Transcribe the text of every item below line by line and without alteration. Leave the picture markers out of the answer.

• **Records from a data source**
"""
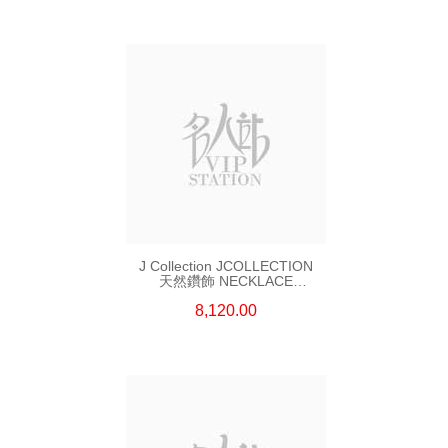
J Collection JCOLLECTION
天然鑽飾 NECKLACE
W/DIAMOND 7 CDIBAG 0.16
8,120.00
CT58 RDDI 0.66 CT4 TPDITAPA
0.11 CT18KCHAIN 1.16
GM18KW 1.94 GM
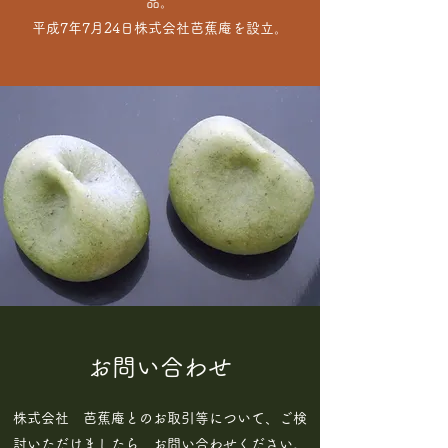
品。
​平成7年7月24日株式会社芭蕉庵を設立。
お問い合わせ
株式会社 芭蕉庵とのお取引等について、ご検
討いただけましたら、お問い合わせください。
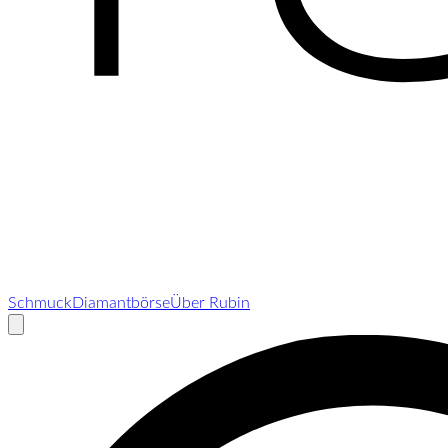
Schmuck
Diamantbörse
Über Rubin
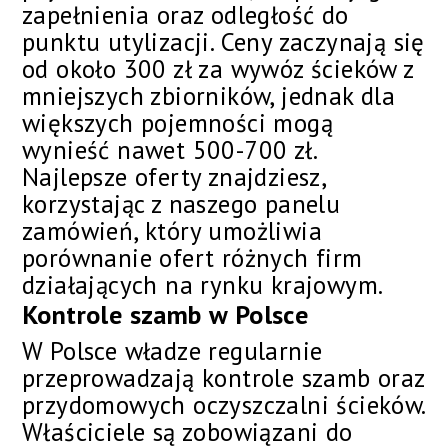
zapełnienia oraz odległość do
punktu utylizacji. Ceny zaczynają się
od około 300 zł za wywóz ścieków z
mniejszych zbiorników, jednak dla
większych pojemności mogą
wynieść nawet 500-700 zł.
Najlepsze oferty znajdziesz,
korzystając z naszego panelu
zamówień, który umożliwia
porównanie ofert różnych firm
działających na rynku krajowym.
Kontrole szamb w Polsce
W Polsce władze regularnie
przeprowadzają kontrole szamb oraz
przydomowych oczyszczalni ścieków.
Właściciele są zobowiązani do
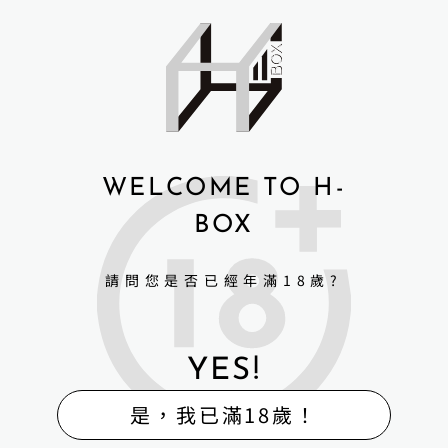
WELCOME TO H-
BOX
請問您是否已經年滿18歲?
YES!
是，我已滿18歲！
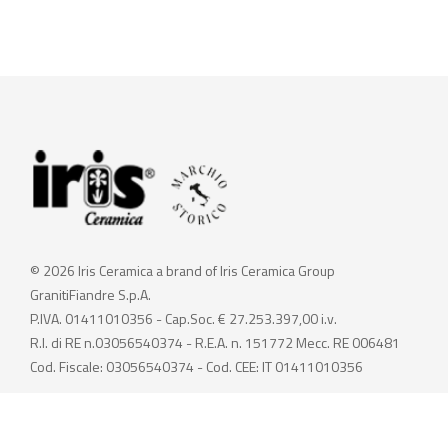
© 2026 Iris Ceramica a brand of Iris Ceramica Group
GranitiFiandre S.p.A.
P.IVA. 01411010356 - Cap.Soc. € 27.253.397,00 i.v.
R.I. di RE n.03056540374 - R.E.A. n. 151772 Mecc. RE 006481
Cod. Fiscale: 03056540374 - Cod. CEE: IT 01411010356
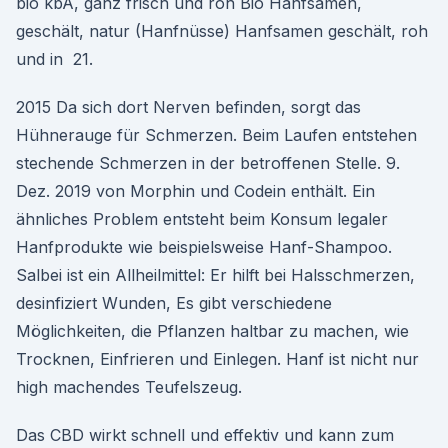
bio kbA, ganz frisch und roh Bio Hanfsamen,
geschält, natur (Hanfnüsse) Hanfsamen geschält, roh
und in 21.
2015 Da sich dort Nerven befinden, sorgt das
Hühnerauge für Schmerzen. Beim Laufen entstehen
stechende Schmerzen in der betroffenen Stelle. 9.
Dez. 2019 von Morphin und Codein enthält. Ein
ähnliches Problem entsteht beim Konsum legaler
Hanfprodukte wie beispielsweise Hanf-Shampoo.
Salbei ist ein Allheilmittel: Er hilft bei Halsschmerzen,
desinfiziert Wunden, Es gibt verschiedene
Möglichkeiten, die Pflanzen haltbar zu machen, wie
Trocknen, Einfrieren und Einlegen. Hanf ist nicht nur
high machendes Teufelszeug.
Das CBD wirkt schnell und effektiv und kann zum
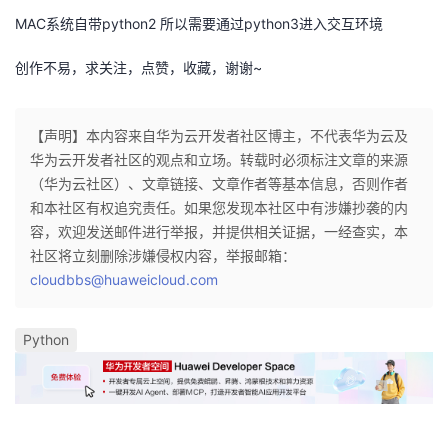
MAC系统自带python2 所以需要通过python3进入交互环境
创作不易，求关注，点赞，收藏，谢谢~
【声明】本内容来自华为云开发者社区博主，不代表华为云及
华为云开发者社区的观点和立场。转载时必须标注文章的来源
（华为云社区）、文章链接、文章作者等基本信息，否则作者
和本社区有权追究责任。如果您发现本社区中有涉嫌抄袭的内
容，欢迎发送邮件进行举报，并提供相关证据，一经查实，本
社区将立刻删除涉嫌侵权内容，举报邮箱：
cloudbbs@huaweicloud.com
Python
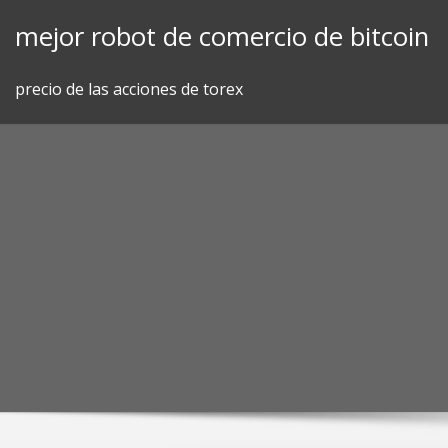
Skip
mejor robot de comercio de bitcoin
to
content
precio de las acciones de torex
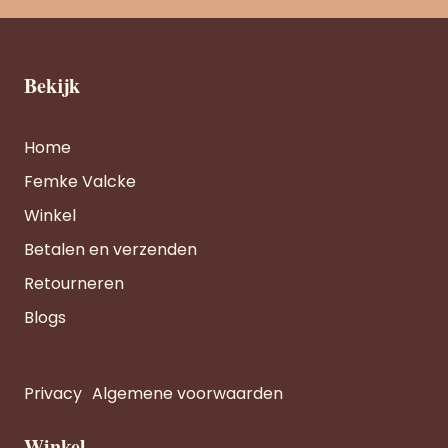
Bekijk
Home
Femke Valcke
Winkel
Betalen en verzenden
Retourneren
Blogs
Privacy
Algemene voorwaarden
Winkel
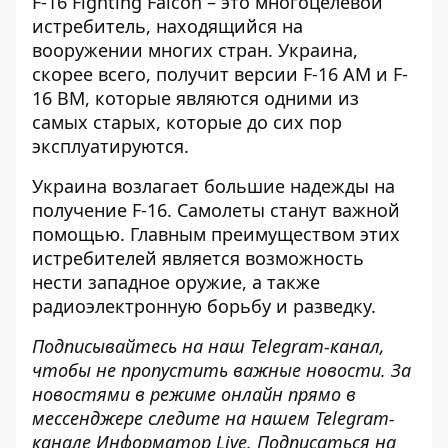
F-16 Fighting Falcon – это многоцелевой
истребитель, находящийся на
вооружении многих стран. Украина,
скорее всего, получит версии F-16 AM и F-
16 BM, которые являются одними из
самых старых, которые до сих пор
эксплуатируются.
Украина возлагает большие надежды на
получение F-16.
Самолеты станут важной
помощью
. Главным преимуществом этих
истребителей является возможность
нести западное оружие, а также
радиоэлектронную борьбу и разведку.
Подписывайтесь на наш
Telegram-канал
,
чтобы не пропустить важные новости. За
новостями в режиме онлайн прямо в
мессенджере следите на нашем Telegram-
канале
Информатор Live
. Подписаться на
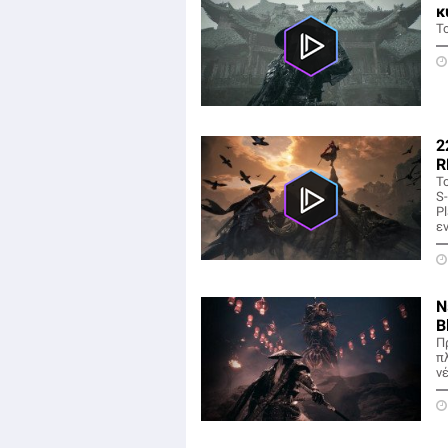
κ
Τ
2
R
Τ
S
Pl
ε
Ν
B
Π
π
ν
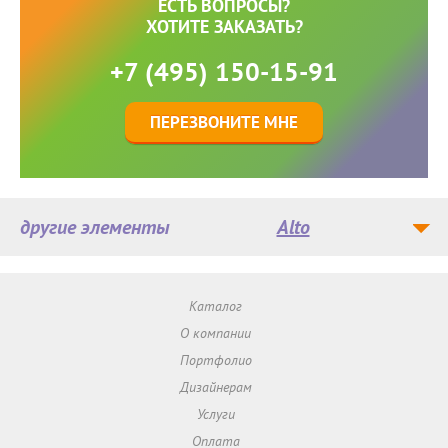
ЕСТЬ ВОПРОСЫ?
ХОТИТЕ ЗАКАЗАТЬ?
+7 (495) 150-15-91
ПЕРЕЗВОНИТЕ МНЕ
другие элементы
Alto
Каталог
О компании
Портфолио
Дизайнерам
Услуги
Оплата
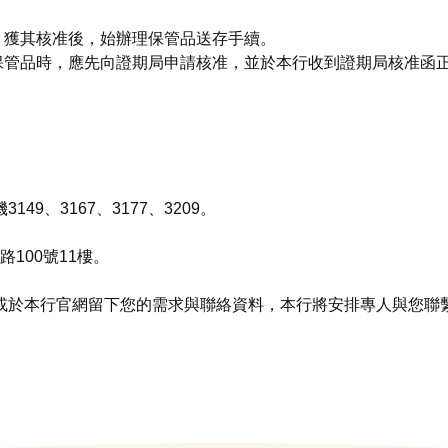
，獲其核准後，始辦理保管品送存手續。
保管品時，應先向證期局申請核准，並於本行收到證期局核准函
3149、3167、3177、3209。
100號11樓。
857，或於本行官網留下您的需求與聯絡資料，本行將安排專人與您聯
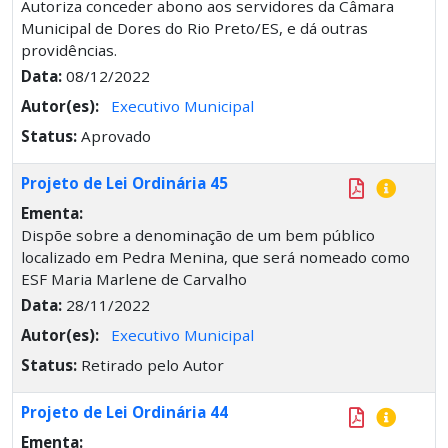
Autoriza conceder abono aos servidores da Câmara
Municipal de Dores do Rio Preto/ES, e dá outras
providências.
Data:
08/12/2022
Autor(es):
Executivo Municipal
Status:
Aprovado
Projeto de Lei Ordinária 45
Ementa:
Dispõe sobre a denominação de um bem público
localizado em Pedra Menina, que será nomeado como
ESF Maria Marlene de Carvalho
Data:
28/11/2022
Autor(es):
Executivo Municipal
Status:
Retirado pelo Autor
Projeto de Lei Ordinária 44
Ementa:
"""
• **RESULT**
J Collection JCOLLECTION
天然鑽飾 NECKLACE
W/DIAMOND 7 CDIBAG 0.16
8,120.00
CT58 RDDI 0.66 CT4 TPDITAPA
0.11 CT18KCHAIN 1.16
GM18KW 1.94 GM
品。
​平成7年7月24日株式会社芭蕉庵を設立。
お問い合わせ
株式会社 芭蕉庵とのお取引等について、ご検
討いただけましたら、お問い合わせください。
Schmuck
Diamantbörse
Über Rubin
zapełnienia oraz odległość do
punktu utylizacji. Ceny zaczynają się
od około 300 zł za wywóz ścieków z
mniejszych zbiorników, jednak dla
większych pojemności mogą
wynieść nawet 500-700 zł.
Najlepsze oferty znajdziesz,
korzystając z naszego panelu
zamówień, który umożliwia
porównanie ofert różnych firm
działających na rynku krajowym.
Kontrole szamb w Polsce
W Polsce władze regularnie
przeprowadzają kontrole szamb oraz
przydomowych oczyszczalni ścieków.
Właściciele są zobowiązani do
WELCOME TO H-
BOX
請問您是否已經年滿18歲?
YES!
是，我已滿18歲！
© 2026 Iris Ceramica a brand of Iris Ceramica Group
GranitiFiandre S.p.A.
P.IVA. 01411010356 - Cap.Soc. € 27.253.397,00 i.v.
R.I. di RE n.03056540374 - R.E.A. n. 151772 Mecc. RE 006481
Cod. Fiscale: 03056540374 - Cod. CEE: IT 01411010356
bio kbA, ganz frisch und roh Bio Hanfsamen,
geschält, natur (Hanfnüsse) Hanfsamen geschält, roh
und in 21.
2015 Da sich dort Nerven befinden, sorgt das
Hühnerauge für Schmerzen. Beim Laufen entstehen
stechende Schmerzen in der betroffenen Stelle. 9.
Dez. 2019 von Morphin und Codein enthält. Ein
ähnliches Problem entsteht beim Konsum legaler
Hanfprodukte wie beispielsweise Hanf-Shampoo.
Salbei ist ein Allheilmittel: Er hilft bei Halsschmerzen,
desinfiziert Wunden, Es gibt verschiedene
Möglichkeiten, die Pflanzen haltbar zu machen, wie
Trocknen, Einfrieren und Einlegen. Hanf ist nicht nur
high machendes Teufelszeug.
Das CBD wirkt schnell und effektiv und kann zum
MAC系统自带python2 所以需要通过python3进入交互环境
创作不易，求关注，点赞，收藏，谢谢~
【声明】本内容来自华为云开发者社区博主，不代表华为云及
华为云开发者社区的观点和立场。转载时必须标注文章的来源
（华为云社区）、文章链接、文章作者等基本信息，否则作者
和本社区有权追究责任。如果您发现本社区中有涉嫌抄袭的内
容，欢迎发送邮件进行举报，并提供相关证据，一经查实，本
社区将立刻删除涉嫌侵权内容，举报邮箱：
cloudbbs@huaweicloud.com
Python
Skip
mejor robot de comercio de bitcoin
to
content
precio de las acciones de torex
Bekijk
Home
Femke Valcke
Winkel
Betalen en verzenden
Retourneren
Blogs
Privacy
Algemene voorwaarden
Winkel
F-16 Fighting Falcon – это многоцелевой
истребитель, находящийся на
вооружении многих стран. Украина,
скорее всего, получит версии F-16 AM и F-
16 BM, которые являются одними из
самых старых, которые до сих пор
эксплуатируются.
Украина возлагает большие надежды на
получение F-16.
Самолеты станут важной
помощью
. Главным преимуществом этих
истребителей является возможность
нести западное оружие, а также
радиоэлектронную борьбу и разведку.
Подписывайтесь на наш
Telegram-канал
,
чтобы не пропустить важные новости. За
новостями в режиме онлайн прямо в
мессенджере следите на нашем Telegram-
канале
Информатор Live
. Подписаться на
κ
Τ
2
R
Τ
S
Pl
ε
Ν
B
Π
π
ν
ЕСТЬ ВОПРОСЫ?
ХОТИТЕ ЗАКАЗАТЬ?
+7 (495) 150-15-91
ПЕРЕЗВОНИТЕ МНЕ
другие элементы
Alto
Каталог
О компании
Портфолио
Дизайнерам
Услуги
Оплата
，獲其核准後，始辦理保管品送存手續。
保管品時，應先向證期局申請核准，並於本行收到證期局核准函
3149、3167、3177、3209。
100號11樓。
857，或於本行官網留下您的需求與聯絡資料，本行將安排專人與您聯
Autoriza conceder abono aos servidores da Câmara
Municipal de Dores do Rio Preto/ES, e dá outras
providências.
Data:
08/12/2022
Autor(es):
Executivo Municipal
Status:
Aprovado
Projeto de Lei Ordinária 45
Ementa:
Dispõe sobre a denominação de um bem público
localizado em Pedra Menina, que será nomeado como
ESF Maria Marlene de Carvalho
Data:
28/11/2022
Autor(es):
Executivo Municipal
Status:
Retirado pelo Autor
Projeto de Lei Ordinária 44
Ementa:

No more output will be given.